## RINCIAN TUGAS:
Menurut artikel tentang pemindahan ibu kota, siapa ahli politik internasional Universitas Padjajaran yang menilai pemindahan ini bak dua mata pisau? Tolong jawab dengan namanya saja.

Jakarta : Presiden Jokowi akhirnya mengumumkan Kota Kutai Kartanegara dan Penajam Paser Utara, Kalimantan Timur, sebagai ibu kota baru Indonesia menggantikan DKI Jakarta.
Selain karena alasan geografis yang berada di tengah kepulauan Indonesia, Jokowi menganggap Kutai dan Penajam minim risiko bencana.
Namun, banyak pihak masih mempertanyakan rencana besar Jokowi tersebut karena dinilai perlu konsep dan pertimbangan yang sangat matang mulai dari faktor ekonomi, sosial, hingga pertahanan dan keamanan (hankam).
Dari sisi hankam, ahli politik internasional Universitas Padjajaran, Teuku Rezasyah, menuturkan pemindahan ibu kota ini bak dua mata pisau bagi Indonesia.
Di satu sisi, Teuku menilai pemindahan Ibu Kota DKI Jakarta ke Kutai dan Penajam bisa jadi momentum pemerintah memperkuat pertahanan militer, terutama di wilayah utara Indonesia yang berbatasan darat langsung dengan negara tetangga seperti Malaysia dan Brunei Darussalam.
Rencana pemindahan ibu kota ini mengusik cerita lama soal ancaman keamanan, terutama terkait terorisme.

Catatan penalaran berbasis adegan

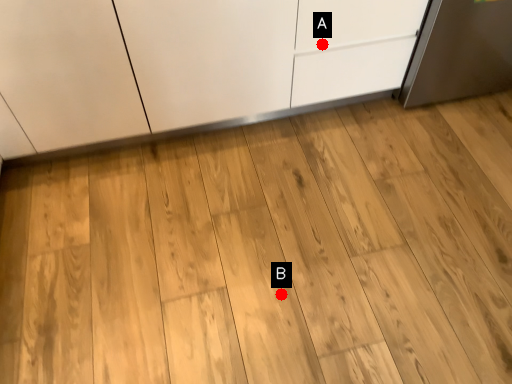
Question: Two points are circled on the image, labeled by A and B beside each circle. Which point is farther to the camera?

Choices:
 (A) A is further
 (B) B is further

Answer: (A)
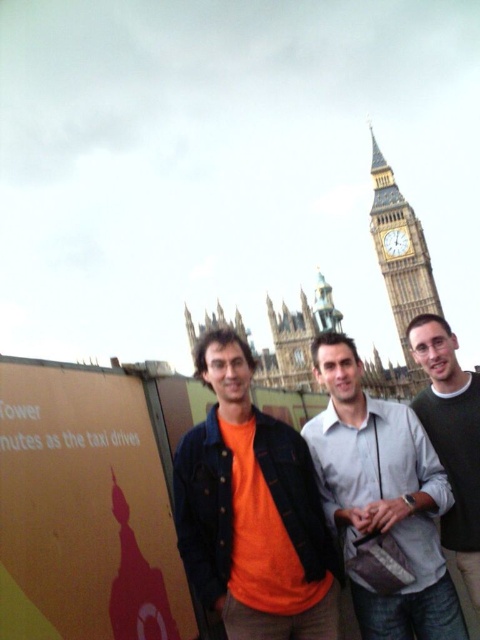
You are a photographer trying to position two markers on the image to indicate the positions of the two landmarks in the background. The first marker should be placed at point (x=456, y=396) and the second at point (x=415, y=390). Which marker will appear closer to the camera in the final photo?

Point (x=456, y=396) is closer to the viewer than point (x=415, y=390), so the marker placed at point (x=456, y=396) will appear closer to the camera in the final photo.

You are a photographer trying to capture a detailed shot of the green sweater at center. You notice a point marked at coordinates (452, 436). Where is this point located in relation to the green sweater at center?

The point at coordinates (452, 436) is located on the green sweater at center.

You are a photographer trying to adjust the framing of the photo to ensure all subjects are visible. Given that the light gray shirt at center and the green sweater at center are both in the middle of the frame, which of these two should you focus on first to avoid cropping someone out?

The green sweater at center is taller than the light gray shirt at center, so you should focus on ensuring the green sweater at center is fully visible first to avoid cropping.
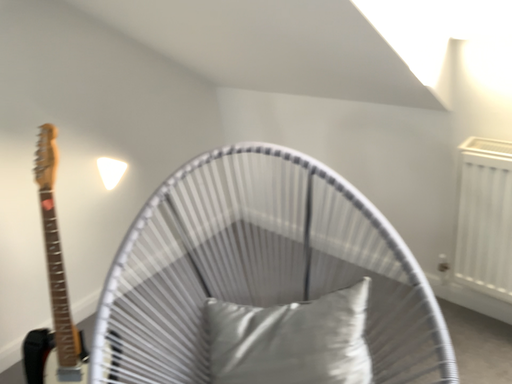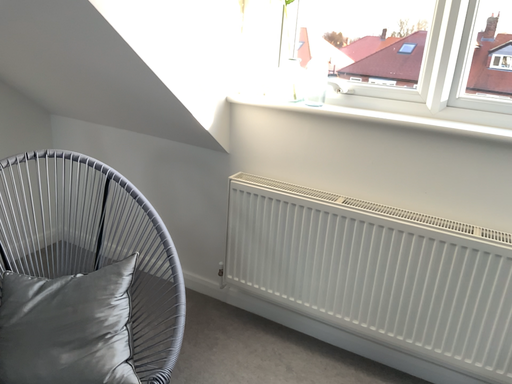
Question: How did the camera likely rotate when shooting the video?

Choices:
 (A) rotated downward
 (B) rotated upward

Answer: (B)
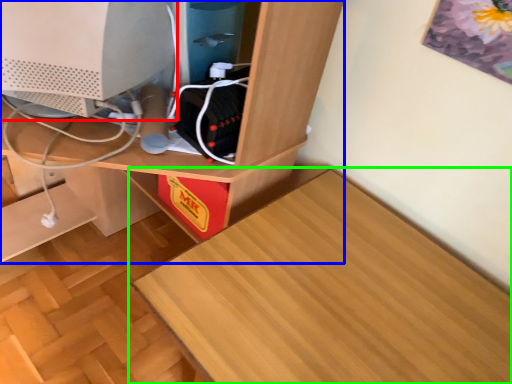
Question: Considering the real-world distances, which object is closest to computer monitor (highlighted by a red box)? desk (highlighted by a blue box) or table (highlighted by a green box).

Choices:
 (A) desk
 (B) table

Answer: (A)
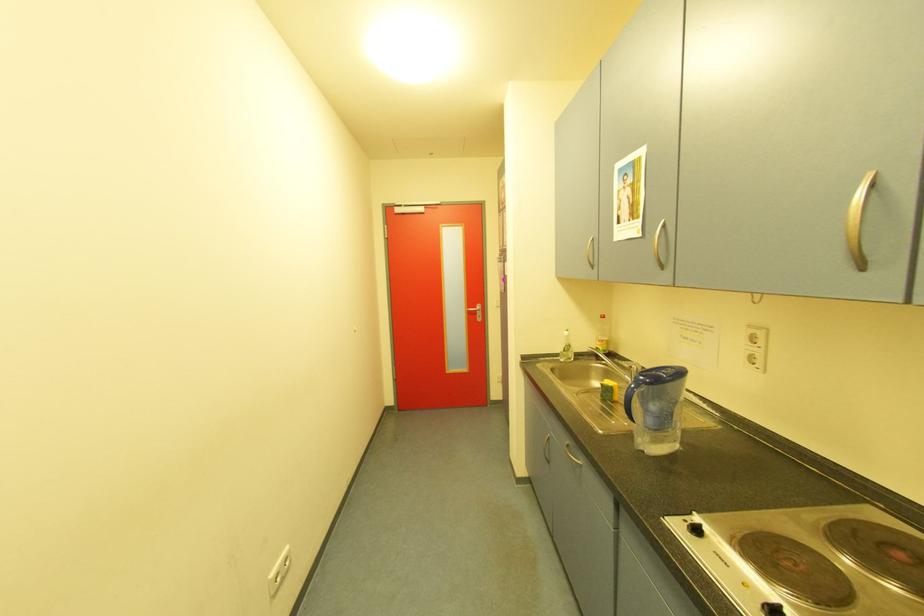
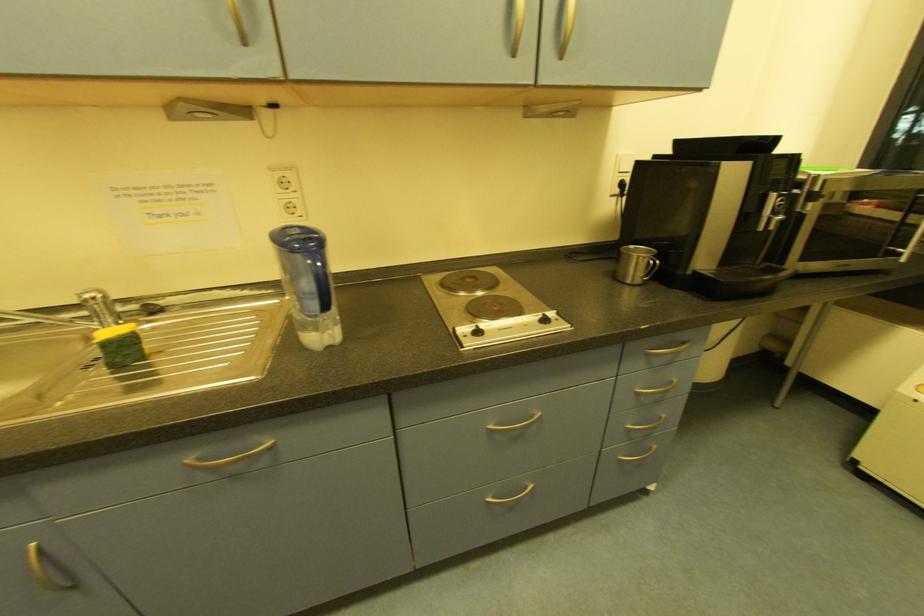
How did the camera likely rotate?

The rotation direction of the camera is right-down.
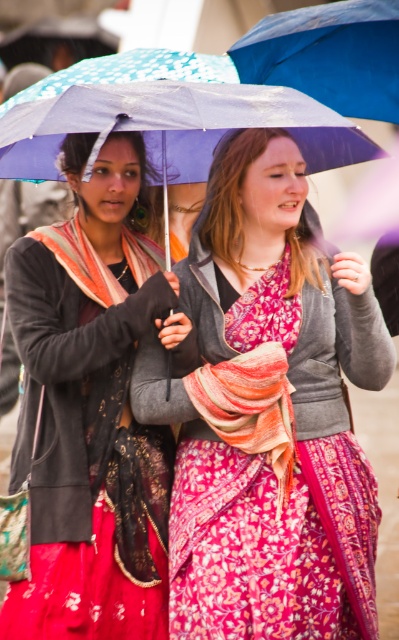
Question: Which point is closer to the camera?

Choices:
 (A) matte black scarf at left
 (B) blue fabric umbrella at upper center

Answer: (A)

Question: Is matte purple umbrella at center smaller than matte black scarf at left?

Choices:
 (A) no
 (B) yes

Answer: (A)

Question: Does matte black scarf at left appear on the left side of blue fabric umbrella at upper center?

Choices:
 (A) yes
 (B) no

Answer: (A)

Question: Where is matte purple umbrella at center located in relation to blue fabric umbrella at upper center in the image?

Choices:
 (A) below
 (B) above

Answer: (A)

Question: Which of the following is the closest to the observer?

Choices:
 (A) (286, 26)
 (B) (254, 584)

Answer: (B)

Question: Which point is farther from the camera taking this photo?

Choices:
 (A) (298, 275)
 (B) (312, 81)
 (C) (106, 326)

Answer: (B)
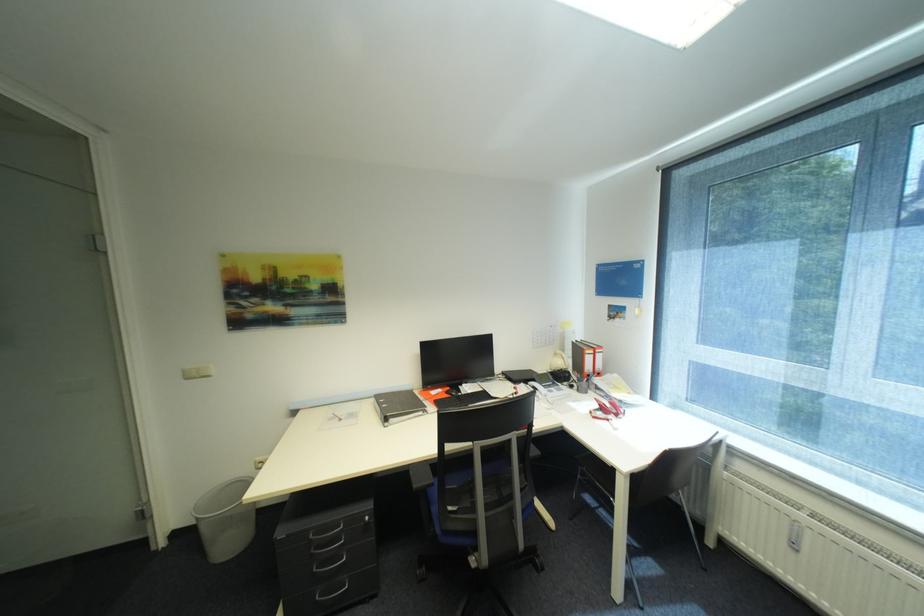
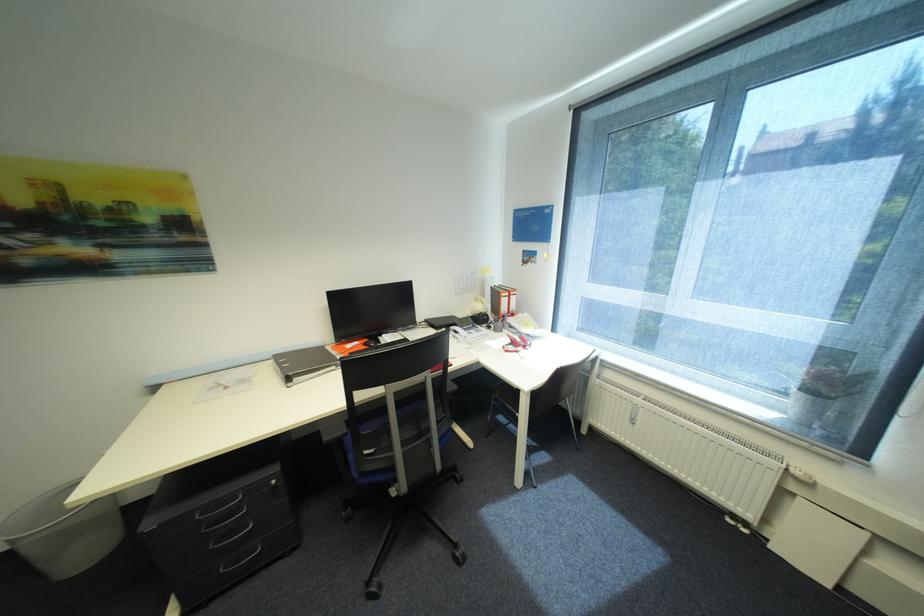
Find the pixel in the second image that matches point (579, 387) in the first image.

(496, 328)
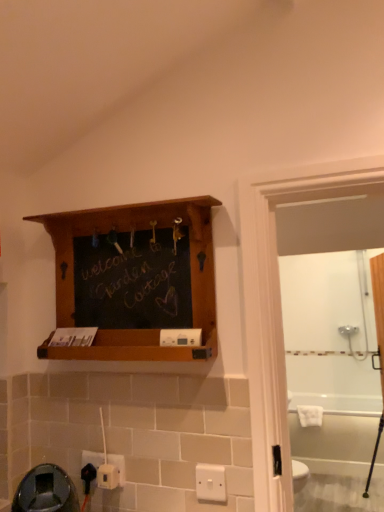
Where is `white plastic electric outlet at lower center, which is counted as the 3th electric outlet, starting from the back`? white plastic electric outlet at lower center, which is counted as the 3th electric outlet, starting from the back is located at coordinates (108, 476).

What do you see at coordinates (118, 466) in the screenshot? Image resolution: width=384 pixels, height=512 pixels. I see `white plastic electric outlet at lower left, the second electric outlet positioned from the front` at bounding box center [118, 466].

You are a GUI agent. You are given a task and a screenshot of the screen. Output one action in this format:
    pyautogui.click(x=<x>, y=<y>)
    Task: Click on the wooden shelf at upper center
    Image resolution: width=384 pixels, height=512 pixels.
    Given the screenshot: What is the action you would take?
    pyautogui.click(x=133, y=280)

Identify the location of white plastic/light switch at lower center. (210, 482).

Identify the location of white plastic electric outlet at lower center, which is counted as the 3th electric outlet, starting from the back. The image size is (384, 512). (108, 476).

Is white plastic electric outlet at lower left, the second electric outlet positioned from the front, in front of wooden shelf at upper center?

No, white plastic electric outlet at lower left, the second electric outlet positioned from the front, is behind wooden shelf at upper center.

Considering the sizes of objects white plastic electric outlet at lower left, the second electric outlet positioned from the front, and wooden shelf at upper center in the image provided, who is shorter, white plastic electric outlet at lower left, the second electric outlet positioned from the front, or wooden shelf at upper center?

With less height is white plastic electric outlet at lower left, the second electric outlet positioned from the front.

Find the location of a particular element. shelf above the white plastic electric outlet at lower left, the second electric outlet positioned from the front (from a real-world perspective) is located at coordinates 133,280.

Is white plastic electric outlet at lower left, the second electric outlet positioned from the front, bigger or smaller than wooden shelf at upper center?

white plastic electric outlet at lower left, the second electric outlet positioned from the front, is smaller than wooden shelf at upper center.

Does white plastic electric outlet at lower center, the 1th electric outlet viewed from the front, touch white plastic electric outlet at lower left, positioned as the 1th electric outlet in back-to-front order?

Absolutely, white plastic electric outlet at lower center, the 1th electric outlet viewed from the front, is next to and touching white plastic electric outlet at lower left, positioned as the 1th electric outlet in back-to-front order.

From a real-world perspective, is white plastic electric outlet at lower center, which is counted as the 3th electric outlet, starting from the back, located beneath white plastic electric outlet at lower left, positioned as the 1th electric outlet in back-to-front order?

Actually, white plastic electric outlet at lower center, which is counted as the 3th electric outlet, starting from the back, is physically above white plastic electric outlet at lower left, positioned as the 1th electric outlet in back-to-front order, in the real world.

From the image's perspective, who appears lower, white plastic electric outlet at lower center, the 1th electric outlet viewed from the front, or white glossy bathtub at lower right?

white glossy bathtub at lower right appears lower in the image.

Considering their positions, is white plastic electric outlet at lower center, which is counted as the 3th electric outlet, starting from the back, located in front of or behind white glossy bathtub at lower right?

Visually, white plastic electric outlet at lower center, which is counted as the 3th electric outlet, starting from the back, is located in front of white glossy bathtub at lower right.

Locate an element on the screen. The height and width of the screenshot is (512, 384). bath behind the white plastic electric outlet at lower center, which is counted as the 3th electric outlet, starting from the back is located at coordinates (334, 434).

Considering the relative sizes of white plastic electric outlet at lower center, which is counted as the 3th electric outlet, starting from the back, and white glossy bathtub at lower right in the image provided, is white plastic electric outlet at lower center, which is counted as the 3th electric outlet, starting from the back, shorter than white glossy bathtub at lower right?

Yes.

Is the surface of white plastic electric outlet at lower center, the 1th electric outlet viewed from the front, in direct contact with white plastic electric outlet at lower left, the second electric outlet positioned from the front?

Yes, white plastic electric outlet at lower center, the 1th electric outlet viewed from the front, is with white plastic electric outlet at lower left, the second electric outlet positioned from the front.

From the image's perspective, who appears lower, white plastic electric outlet at lower center, which is counted as the 3th electric outlet, starting from the back, or white plastic electric outlet at lower left, the second electric outlet positioned from the front?

white plastic electric outlet at lower center, which is counted as the 3th electric outlet, starting from the back, appears lower in the image.

In the image, is white plastic electric outlet at lower center, the 1th electric outlet viewed from the front, positioned in front of or behind white plastic electric outlet at lower left, the second electric outlet positioned from the front?

In the image, white plastic electric outlet at lower center, the 1th electric outlet viewed from the front, appears in front of white plastic electric outlet at lower left, the second electric outlet positioned from the front.

Does wooden shelf at upper center touch white plastic/light switch at lower center?

No.

How many degrees apart are the facing directions of wooden shelf at upper center and white plastic/light switch at lower center?

The angle between the facing direction of wooden shelf at upper center and the facing direction of white plastic/light switch at lower center is 4.84 degrees.

Is wooden shelf at upper center shorter than white plastic/light switch at lower center?

No.

In the image, there is a wooden shelf at upper center. Where is `light switch below it (from the image's perspective)`? light switch below it (from the image's perspective) is located at coordinates (210, 482).

Is white plastic electric outlet at lower left, the second electric outlet positioned from the front, not within white glossy bathtub at lower right?

Indeed, white plastic electric outlet at lower left, the second electric outlet positioned from the front, is completely outside white glossy bathtub at lower right.

Is white plastic electric outlet at lower left, placed as the second electric outlet when sorted from back to front, far away from white glossy bathtub at lower right?

Yes, white plastic electric outlet at lower left, placed as the second electric outlet when sorted from back to front, and white glossy bathtub at lower right are quite far apart.

Measure the distance between white plastic electric outlet at lower left, placed as the second electric outlet when sorted from back to front, and white glossy bathtub at lower right.

white plastic electric outlet at lower left, placed as the second electric outlet when sorted from back to front, is 3.08 meters from white glossy bathtub at lower right.

In the scene shown: Which point is more distant from viewer, (117, 456) or (354, 439)?

The point (354, 439) is behind.

Which is in front, white glossy bathtub at lower right or white plastic electric outlet at lower left, the 3th electric outlet viewed from the front?

white plastic electric outlet at lower left, the 3th electric outlet viewed from the front.

Which of these two, white glossy bathtub at lower right or white plastic electric outlet at lower left, positioned as the 1th electric outlet in back-to-front order, is wider?

white glossy bathtub at lower right is wider.

Is white glossy bathtub at lower right positioned beyond the bounds of white plastic electric outlet at lower left, the 3th electric outlet viewed from the front?

Indeed, white glossy bathtub at lower right is completely outside white plastic electric outlet at lower left, the 3th electric outlet viewed from the front.

From the wooden shelf at upper center, count the 2nd electric outlet to the left and point to it. Please provide its 2D coordinates.

[(118, 466)]

Identify the location of the 1st electric outlet located above the white plastic electric outlet at lower left, positioned as the 1th electric outlet in back-to-front order (from a real-world perspective). (108, 476).

Looking at this image, which object lies nearer to the anchor point white plastic/light switch at lower center, white glossy bathtub at lower right or white plastic electric outlet at lower center, the 1th electric outlet viewed from the front?

white plastic electric outlet at lower center, the 1th electric outlet viewed from the front.

Looking at the image, which one is located closer to wooden shelf at upper center, white plastic electric outlet at lower left, positioned as the 1th electric outlet in back-to-front order, or white plastic electric outlet at lower left, placed as the second electric outlet when sorted from back to front?

white plastic electric outlet at lower left, placed as the second electric outlet when sorted from back to front, lies closer to wooden shelf at upper center than the other object.

Estimate the real-world distances between objects in this image. Which object is closer to wooden shelf at upper center, white glossy bathtub at lower right or white plastic electric outlet at lower left, positioned as the 1th electric outlet in back-to-front order?

white plastic electric outlet at lower left, positioned as the 1th electric outlet in back-to-front order, lies closer to wooden shelf at upper center than the other object.

Estimate the real-world distances between objects in this image. Which object is closer to white plastic electric outlet at lower center, which is counted as the 3th electric outlet, starting from the back, white plastic electric outlet at lower left, placed as the second electric outlet when sorted from back to front, or white glossy bathtub at lower right?

white plastic electric outlet at lower left, placed as the second electric outlet when sorted from back to front, is positioned closer to the anchor white plastic electric outlet at lower center, which is counted as the 3th electric outlet, starting from the back.

When comparing their distances from white plastic/light switch at lower center, does white plastic electric outlet at lower left, positioned as the 1th electric outlet in back-to-front order, or white glossy bathtub at lower right seem further?

white glossy bathtub at lower right.

When comparing their distances from white glossy bathtub at lower right, does white plastic electric outlet at lower left, positioned as the 1th electric outlet in back-to-front order, or white plastic electric outlet at lower left, the second electric outlet positioned from the front, seem closer?

white plastic electric outlet at lower left, the second electric outlet positioned from the front, lies closer to white glossy bathtub at lower right than the other object.

Which object lies nearer to the anchor point white glossy bathtub at lower right, white plastic electric outlet at lower left, positioned as the 1th electric outlet in back-to-front order, or wooden shelf at upper center?

white plastic electric outlet at lower left, positioned as the 1th electric outlet in back-to-front order, is closer to white glossy bathtub at lower right.

Based on their spatial positions, is wooden shelf at upper center or white plastic electric outlet at lower center, which is counted as the 3th electric outlet, starting from the back, further from white plastic/light switch at lower center?

wooden shelf at upper center is further to white plastic/light switch at lower center.

Identify the location of electric outlet between white plastic electric outlet at lower left, the second electric outlet positioned from the front, and white plastic/light switch at lower center. This screenshot has height=512, width=384. (108, 476).

In order to click on electric outlet located between white plastic electric outlet at lower left, positioned as the 1th electric outlet in back-to-front order, and white plastic electric outlet at lower center, which is counted as the 3th electric outlet, starting from the back, in the left-right direction in this screenshot , I will do `click(118, 466)`.

This screenshot has width=384, height=512. Identify the location of light switch positioned between wooden shelf at upper center and white glossy bathtub at lower right from near to far. (210, 482).

The width and height of the screenshot is (384, 512). I want to click on light switch between wooden shelf at upper center and white plastic electric outlet at lower left, the second electric outlet positioned from the front, in the up-down direction, so click(210, 482).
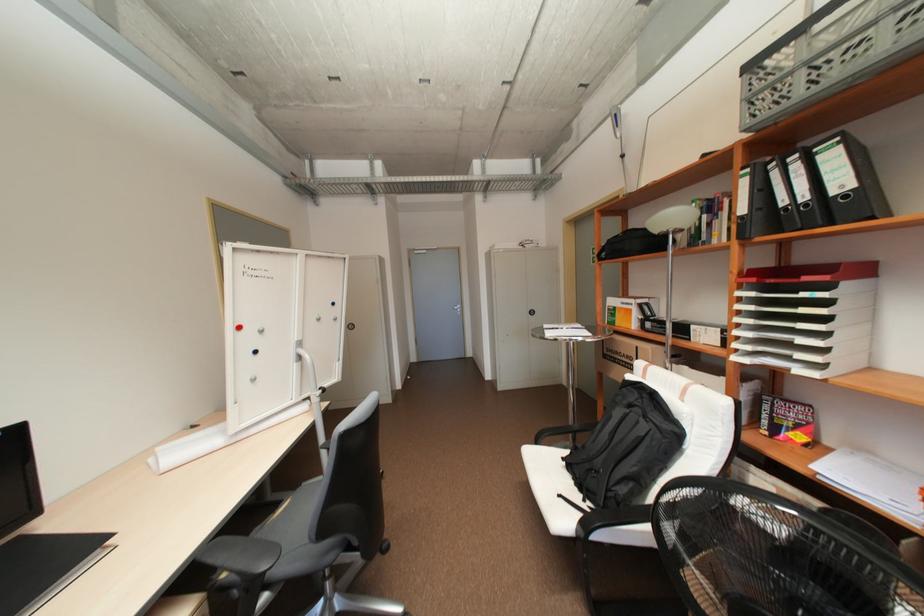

## HASIL TUGAS:
Teuku Rezasyah